> TASK DESCRIPTION: Starting at the line that contains "Gameplay with a", reproduce only the lines through the end of the data, exactly, including both the first and the last; skip the pictures.
___
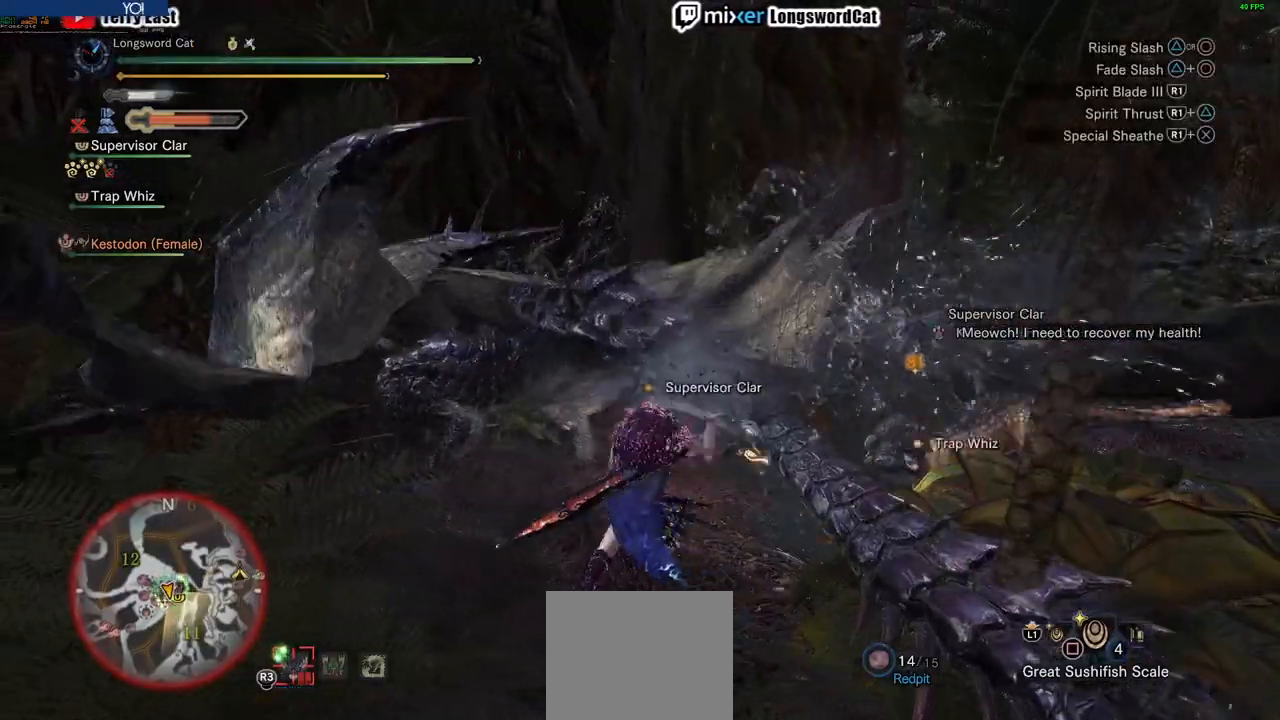
{"buttons": [], "left_stick": "up-right", "right_stick": "center", "events": [[83, "TRIANGLE", "up"], [200, "TRIANGLE", "down"], [233, "left_stick", "center"], [300, "TRIANGLE", "up"], [384, "TRIANGLE", "down"], [434, "left_stick", "up-right"], [484, "TRIANGLE", "up"]]}
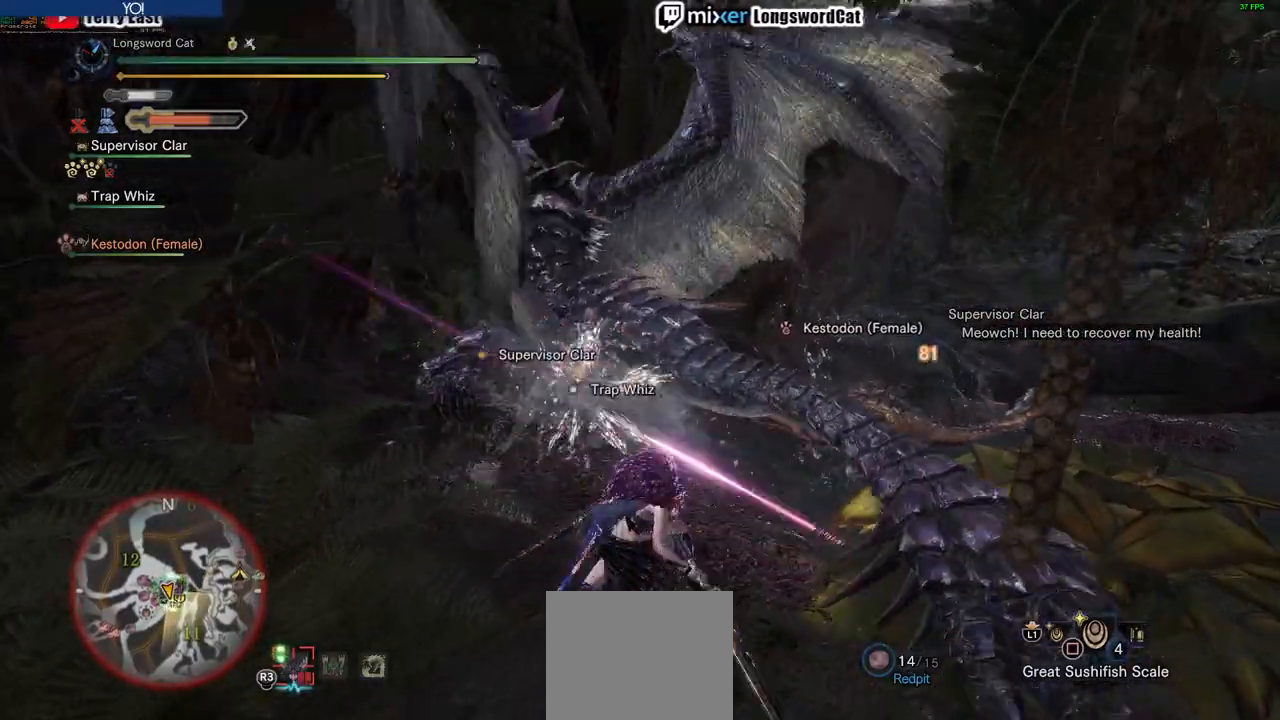
{"buttons": ["CIRCLE"], "left_stick": "center", "right_stick": "center", "events": [[251, "CIRCLE", "down"], [351, "CIRCLE", "up"], [384, "left_stick", "center"], [417, "CIRCLE", "down"]]}
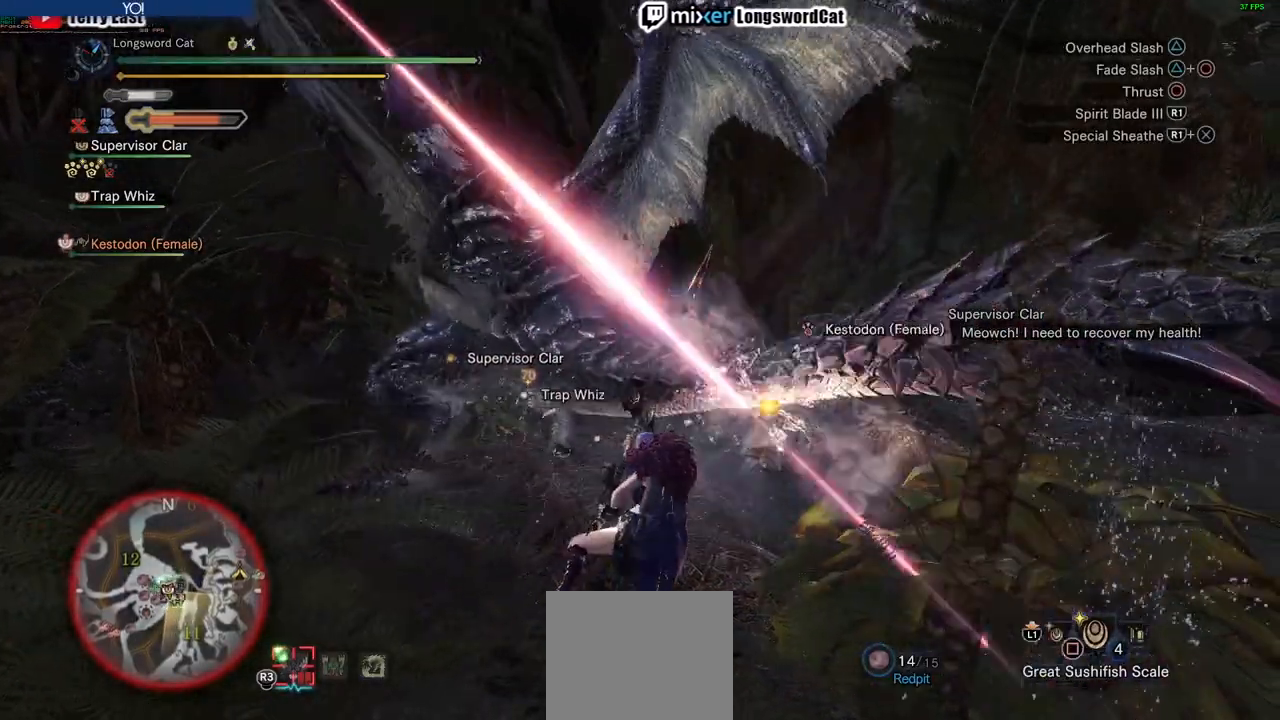
{"buttons": ["TRIANGLE"], "left_stick": "center", "right_stick": "center"}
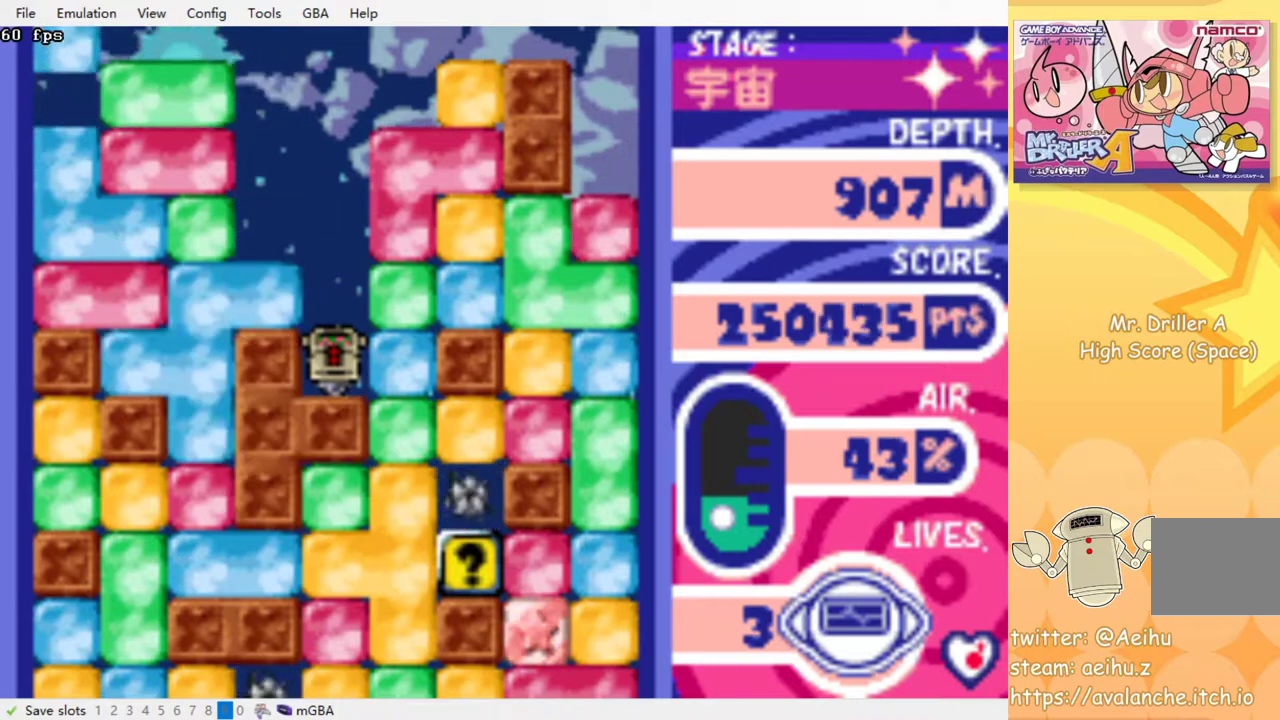
Gameplay with a controller (PlayStation layout); each line is a JSON object with the inputs held at the frame after it. "events" lists button and stick changes between this image and that frame as [ms after this image, input, new state], when the widget could be followed in between. Not read: left_stick right_stick.
{"buttons": [], "events": []}
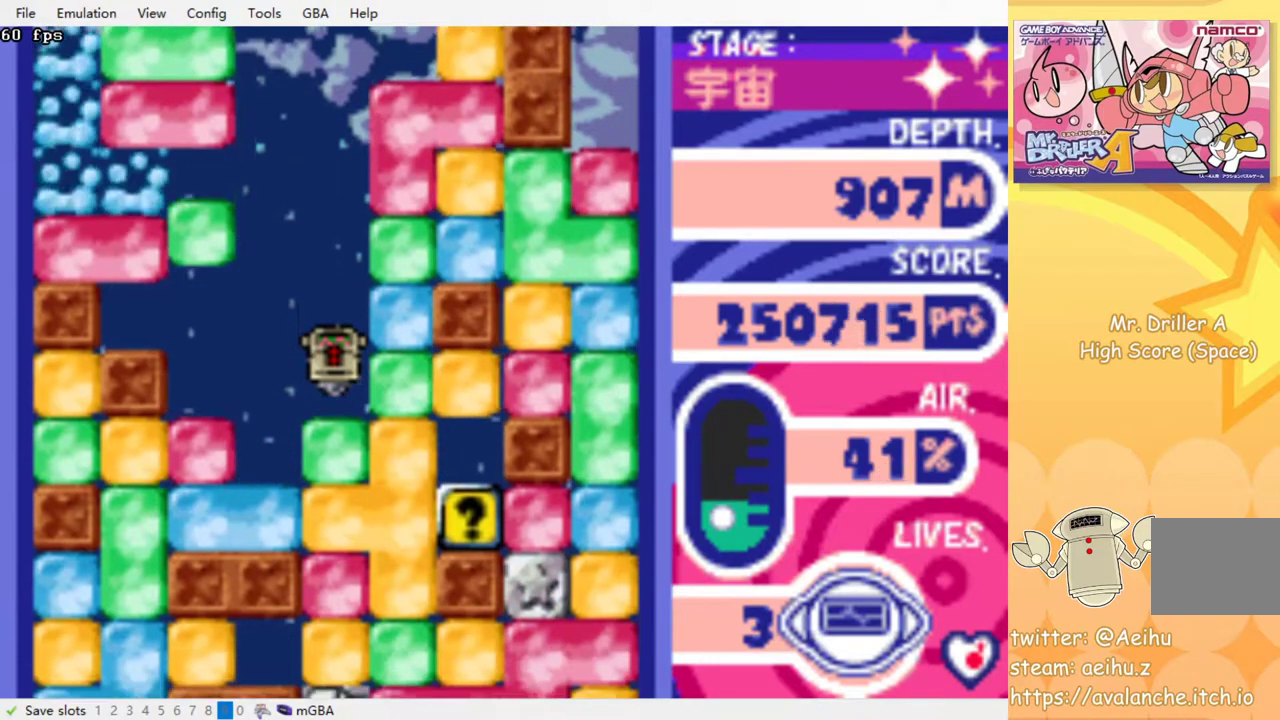
{"buttons": [], "events": []}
___
> TASK OUTPUT:
Gameplay with a controller (PlayStation layout); each line is a JSON object with the inputs held at the frame after it. "events" lists button and stick changes between this image and that frame as [ms after this image, input, new state], when the widget could be followed in between. Not read: left_stick right_stick.
{"buttons": [], "events": []}
{"buttons": [], "events": []}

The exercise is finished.